On the 11th of December, they landed in Plymouth after their long journey (six weeks). It was
a long and cold winter, the Pilgrims has a hard time. The Native Americans helped them with
seeds, food, houses, surviving etc. The first year, lots of Pilgrims died. The Pilgrims planted
crops (with the seeds and plants they got). To celebrate their good fortune, they had a feast
of thanksgiving (three days). The Pilgrims cooked for the Native Americans, as thank for their
help. Everyone had a good day on Thanksgiving.

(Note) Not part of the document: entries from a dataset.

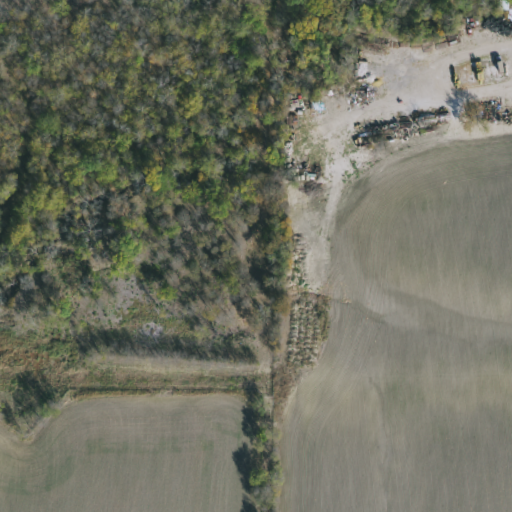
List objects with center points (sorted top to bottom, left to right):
building: (438, 44)
building: (438, 44)
road: (466, 87)
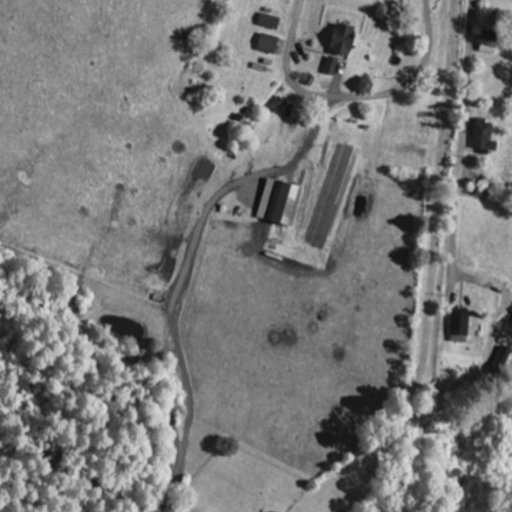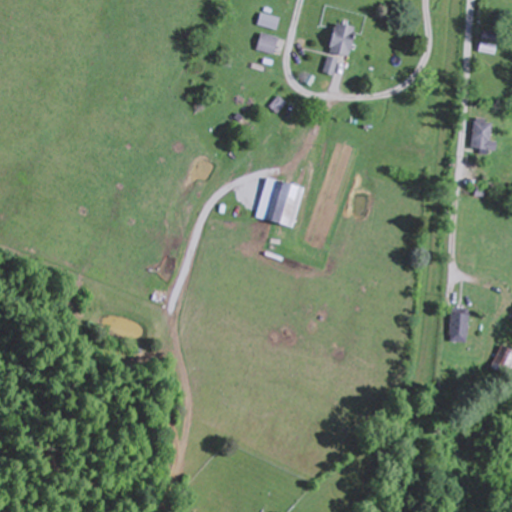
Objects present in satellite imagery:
building: (337, 39)
building: (267, 43)
building: (328, 65)
road: (411, 69)
road: (459, 114)
building: (481, 133)
building: (283, 205)
building: (455, 326)
building: (501, 361)
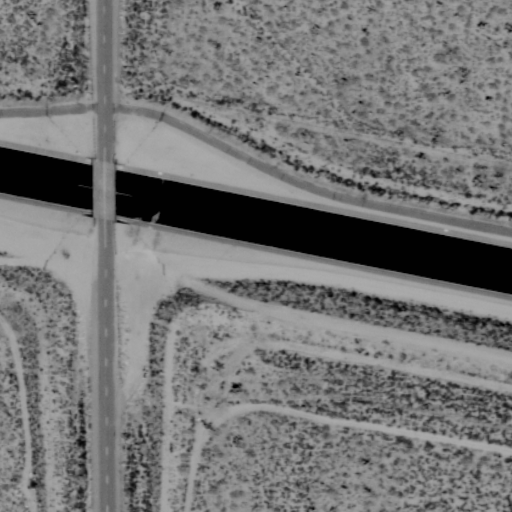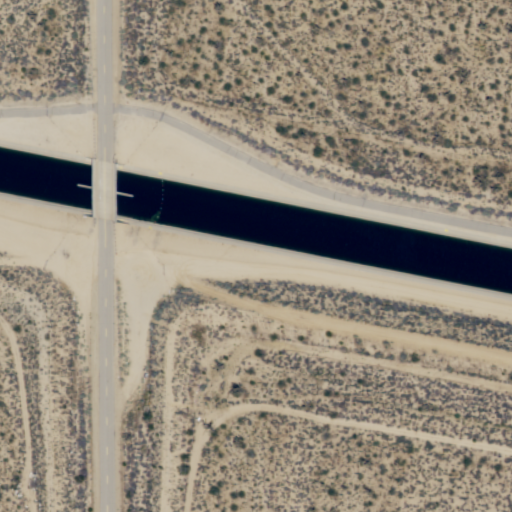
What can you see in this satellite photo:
road: (104, 80)
road: (105, 189)
road: (104, 365)
road: (315, 420)
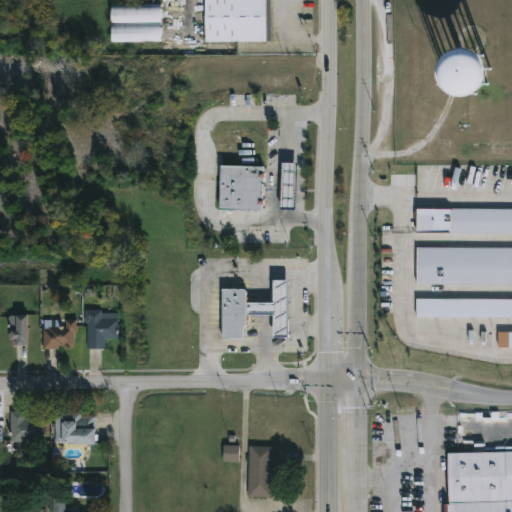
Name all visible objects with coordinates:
building: (235, 21)
building: (238, 21)
building: (136, 22)
building: (136, 24)
road: (307, 24)
water tower: (473, 82)
road: (360, 118)
road: (329, 153)
road: (279, 174)
building: (289, 185)
gas station: (288, 186)
building: (288, 186)
building: (240, 187)
building: (242, 188)
road: (435, 195)
building: (464, 221)
building: (464, 266)
road: (213, 271)
building: (464, 308)
gas station: (275, 309)
building: (275, 309)
building: (276, 309)
road: (360, 309)
building: (234, 312)
building: (234, 314)
road: (313, 322)
building: (17, 328)
building: (100, 328)
building: (101, 328)
building: (19, 331)
building: (58, 334)
building: (59, 334)
building: (504, 340)
road: (329, 343)
road: (291, 347)
road: (265, 364)
traffic signals: (329, 379)
road: (345, 379)
traffic signals: (362, 380)
road: (164, 382)
road: (437, 390)
building: (24, 428)
building: (26, 428)
building: (73, 428)
road: (396, 435)
road: (329, 445)
road: (361, 446)
road: (127, 447)
building: (231, 454)
building: (259, 471)
building: (261, 471)
building: (479, 482)
building: (480, 482)
road: (392, 496)
building: (58, 502)
building: (59, 506)
building: (26, 510)
building: (27, 511)
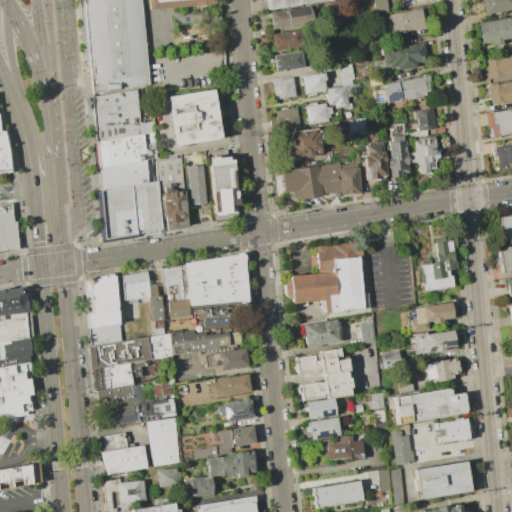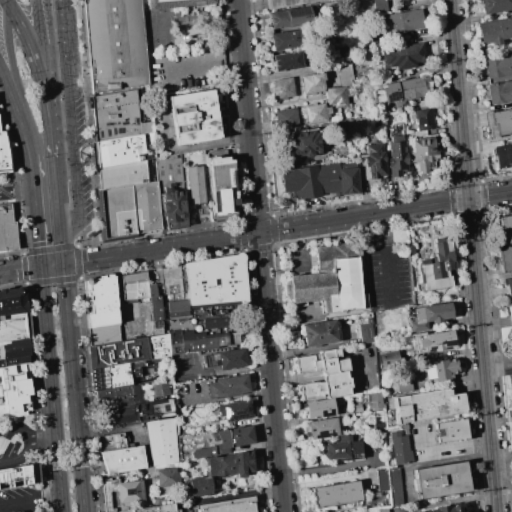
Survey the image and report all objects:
road: (5, 1)
road: (7, 1)
building: (289, 2)
building: (174, 3)
building: (175, 3)
building: (283, 3)
building: (494, 5)
building: (494, 6)
road: (112, 14)
building: (288, 17)
building: (288, 17)
road: (37, 18)
building: (402, 21)
building: (403, 21)
building: (494, 29)
building: (494, 30)
building: (284, 39)
building: (284, 39)
building: (113, 44)
building: (113, 44)
road: (9, 49)
road: (31, 54)
building: (402, 55)
building: (402, 57)
building: (286, 61)
building: (286, 61)
road: (234, 62)
road: (199, 66)
building: (498, 66)
building: (498, 66)
road: (43, 72)
building: (311, 83)
building: (311, 83)
road: (5, 84)
building: (339, 87)
building: (281, 88)
building: (281, 88)
building: (401, 89)
building: (405, 89)
building: (338, 90)
building: (499, 92)
building: (499, 92)
rooftop solar panel: (391, 96)
road: (298, 102)
building: (315, 113)
building: (315, 113)
building: (116, 116)
building: (192, 117)
building: (192, 117)
building: (285, 118)
building: (285, 118)
building: (422, 119)
building: (422, 119)
building: (499, 121)
building: (499, 122)
road: (73, 123)
road: (20, 125)
building: (354, 127)
road: (50, 134)
building: (304, 142)
building: (302, 144)
building: (123, 150)
building: (394, 152)
building: (421, 153)
building: (422, 153)
building: (4, 155)
building: (395, 155)
building: (502, 155)
building: (502, 155)
building: (372, 160)
building: (373, 161)
building: (123, 165)
rooftop solar panel: (371, 166)
road: (31, 172)
building: (124, 174)
rooftop solar panel: (367, 174)
building: (319, 180)
building: (320, 180)
building: (194, 185)
building: (195, 185)
building: (221, 185)
building: (221, 187)
road: (17, 191)
parking lot: (0, 193)
building: (169, 193)
traffic signals: (467, 198)
road: (55, 199)
building: (172, 208)
building: (128, 209)
road: (248, 219)
building: (504, 226)
building: (6, 227)
building: (504, 227)
building: (7, 228)
road: (36, 228)
road: (239, 228)
road: (287, 228)
road: (83, 231)
road: (157, 232)
building: (89, 233)
road: (49, 249)
road: (60, 251)
road: (260, 255)
road: (472, 256)
road: (387, 257)
building: (504, 258)
road: (157, 259)
building: (503, 259)
traffic signals: (62, 265)
building: (436, 265)
road: (51, 266)
traffic signals: (40, 267)
building: (435, 267)
road: (19, 269)
parking lot: (389, 277)
building: (330, 279)
road: (53, 280)
building: (218, 282)
building: (200, 283)
building: (506, 284)
building: (331, 285)
building: (137, 286)
building: (508, 286)
building: (139, 292)
building: (177, 292)
building: (11, 301)
building: (103, 302)
building: (160, 309)
building: (216, 315)
building: (425, 315)
building: (426, 315)
building: (510, 318)
building: (223, 319)
building: (509, 319)
building: (12, 327)
road: (195, 328)
building: (364, 331)
building: (318, 332)
building: (318, 332)
building: (105, 335)
building: (431, 340)
building: (204, 341)
building: (430, 341)
rooftop solar panel: (446, 341)
rooftop solar panel: (429, 347)
building: (13, 352)
building: (13, 355)
building: (125, 359)
building: (226, 359)
building: (228, 359)
building: (385, 359)
building: (386, 359)
building: (135, 367)
building: (438, 368)
building: (439, 369)
building: (321, 374)
building: (321, 382)
building: (511, 382)
building: (226, 386)
building: (231, 387)
road: (73, 388)
building: (162, 388)
building: (510, 388)
road: (51, 389)
building: (13, 391)
building: (120, 397)
building: (425, 405)
building: (426, 405)
rooftop solar panel: (247, 408)
building: (316, 408)
building: (233, 410)
rooftop solar panel: (225, 411)
building: (233, 411)
building: (146, 413)
rooftop solar panel: (327, 413)
rooftop solar panel: (236, 416)
road: (501, 425)
building: (318, 428)
building: (320, 428)
building: (450, 429)
building: (449, 430)
rooftop solar panel: (320, 435)
road: (43, 436)
building: (239, 436)
building: (231, 437)
road: (5, 439)
building: (221, 441)
building: (113, 442)
building: (165, 442)
parking lot: (17, 443)
building: (339, 448)
building: (340, 448)
building: (398, 448)
building: (399, 448)
building: (201, 452)
building: (118, 454)
building: (126, 459)
building: (227, 464)
road: (69, 465)
building: (227, 465)
building: (18, 475)
building: (19, 475)
building: (164, 477)
building: (164, 477)
building: (437, 479)
building: (439, 480)
building: (387, 484)
building: (388, 484)
building: (196, 486)
building: (195, 487)
building: (119, 494)
building: (121, 494)
building: (333, 494)
building: (333, 494)
parking lot: (19, 500)
road: (32, 502)
road: (1, 505)
building: (226, 506)
building: (230, 506)
road: (26, 507)
road: (3, 508)
building: (154, 508)
building: (159, 509)
building: (439, 509)
building: (441, 509)
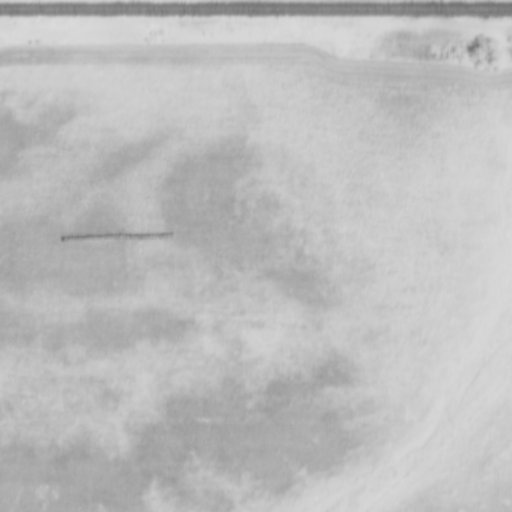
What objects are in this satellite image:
railway: (256, 9)
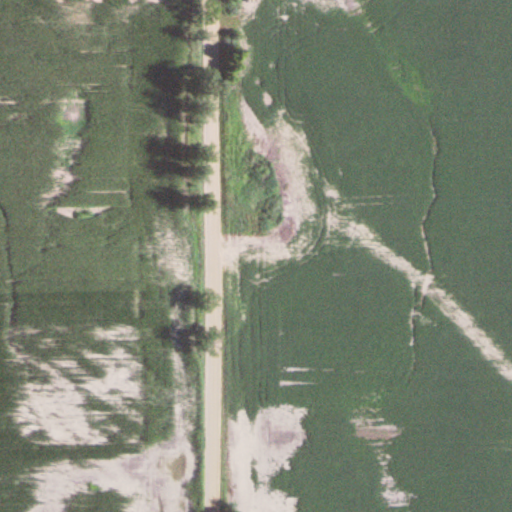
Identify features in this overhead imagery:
road: (215, 256)
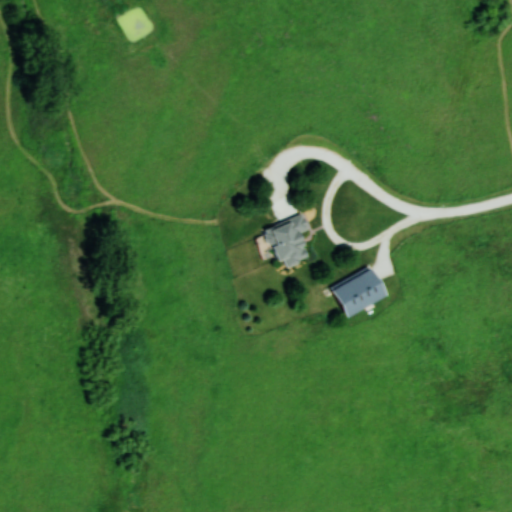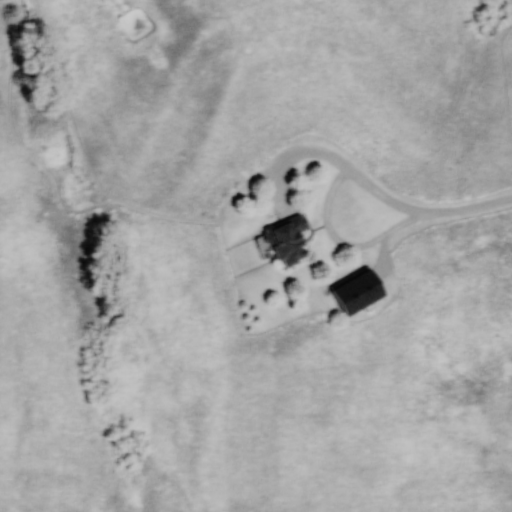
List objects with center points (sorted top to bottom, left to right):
building: (288, 240)
building: (359, 290)
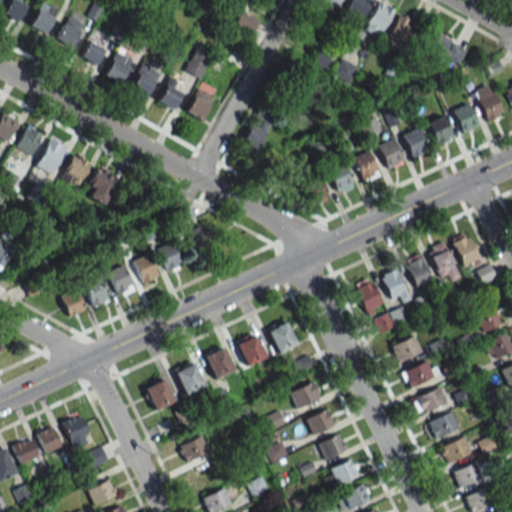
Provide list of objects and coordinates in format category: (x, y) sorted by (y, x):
building: (332, 2)
building: (354, 7)
building: (11, 8)
road: (484, 15)
building: (40, 16)
building: (376, 18)
building: (243, 23)
building: (399, 28)
building: (67, 29)
building: (441, 45)
building: (89, 50)
building: (195, 62)
building: (115, 66)
building: (342, 69)
building: (141, 79)
road: (243, 89)
building: (168, 92)
building: (508, 92)
building: (485, 102)
building: (197, 103)
building: (462, 116)
building: (4, 124)
building: (367, 126)
building: (437, 128)
building: (255, 129)
building: (25, 139)
building: (411, 141)
building: (387, 152)
building: (47, 155)
building: (362, 164)
building: (71, 169)
building: (336, 177)
building: (97, 184)
building: (311, 189)
road: (280, 225)
road: (489, 226)
road: (103, 235)
building: (199, 237)
building: (461, 248)
building: (3, 250)
building: (167, 255)
building: (439, 261)
building: (142, 267)
building: (414, 270)
building: (483, 273)
building: (117, 279)
building: (31, 280)
road: (256, 280)
building: (391, 284)
building: (92, 292)
building: (365, 295)
building: (69, 302)
building: (386, 318)
building: (485, 319)
building: (280, 336)
building: (496, 344)
building: (402, 347)
building: (248, 349)
building: (216, 362)
building: (415, 373)
building: (506, 373)
building: (186, 378)
road: (102, 391)
building: (156, 393)
building: (301, 394)
building: (426, 399)
building: (316, 420)
building: (440, 423)
building: (73, 430)
building: (45, 438)
building: (329, 445)
building: (190, 447)
building: (22, 449)
building: (452, 449)
building: (93, 456)
building: (4, 465)
building: (337, 472)
building: (200, 473)
building: (464, 473)
building: (255, 487)
building: (98, 491)
building: (350, 497)
building: (213, 499)
building: (473, 500)
building: (113, 509)
building: (369, 510)
building: (495, 511)
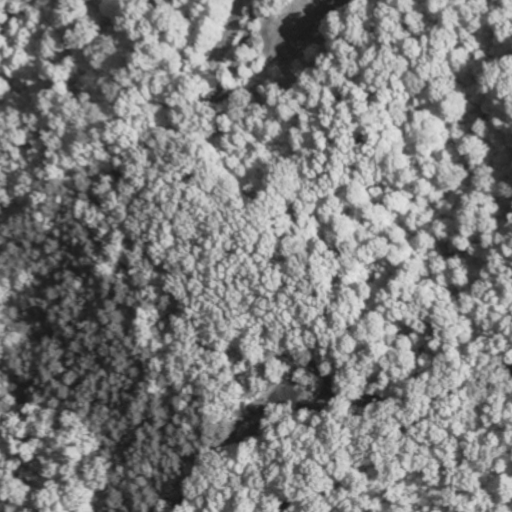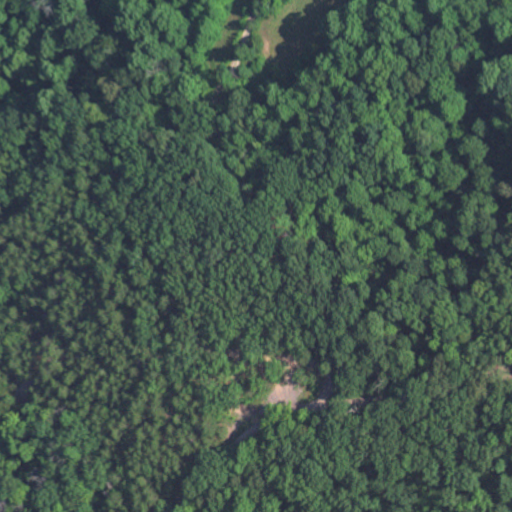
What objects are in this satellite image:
road: (330, 404)
road: (90, 430)
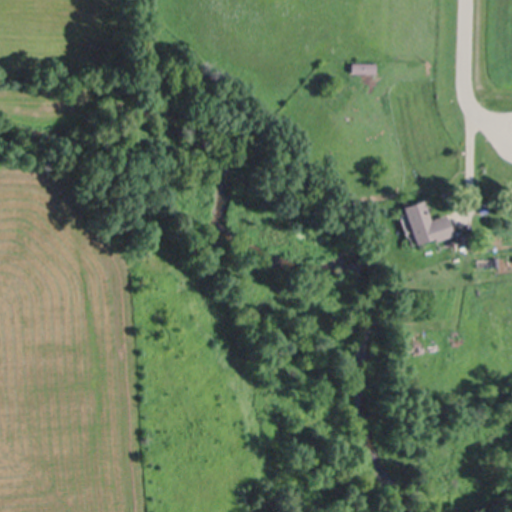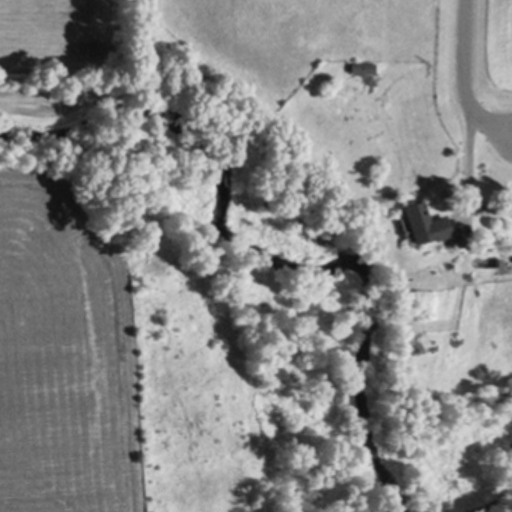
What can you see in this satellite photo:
road: (463, 78)
building: (387, 91)
building: (383, 93)
river: (298, 203)
building: (426, 221)
building: (420, 222)
building: (495, 260)
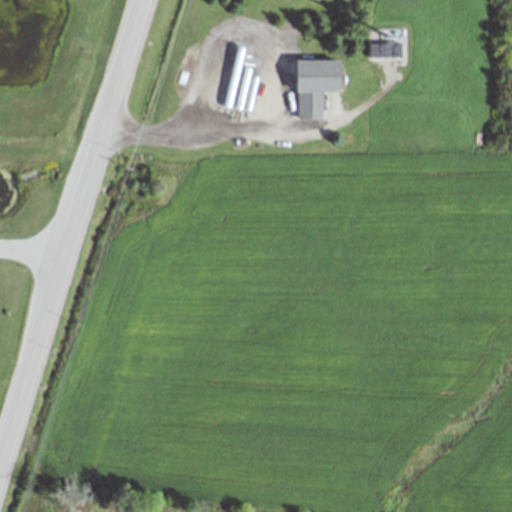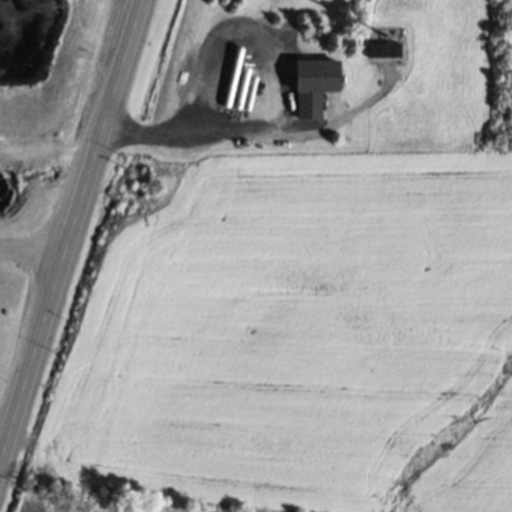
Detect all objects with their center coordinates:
building: (382, 50)
building: (309, 71)
building: (317, 85)
road: (220, 126)
road: (67, 234)
road: (29, 255)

In 1621 this feast is often called ‘first thanksgiving’. The day we now celebrate as
Thanksgiving became a tradition in the US. In 1941 President Franklin Roosevelt made
Thanksgiving a national holiday and it is celebrated on the fourth Thursday in November.

How did I celebrate it


This year was the first year I heard about Thanksgiving, so also the first time I celebrated it.
With the Thanksgiving of this year, I had breakfast with all the tto classes of year 2. Per class
every person took two things for breakfast, so you finally have a nice breakfast with all kinds
of different foods and drinks. On the day of Thanksgiving, everyone was sitting together, we
ate and at the same time, we could talk and have some fun. Except for breakfast we also
wrote odes to someone in our class. An ode is a kind of poetry you write to a thing or person
to say how much you love the thing or person. So everyone wrote an ode to someone else,
later (while we had breakfast on the day of thanksgiving) you got the ode that someone
wrote to you. I really liked this way of celebrating Thanksgiving, we all had a lot of fun. I
would definitely like it to do this again next year.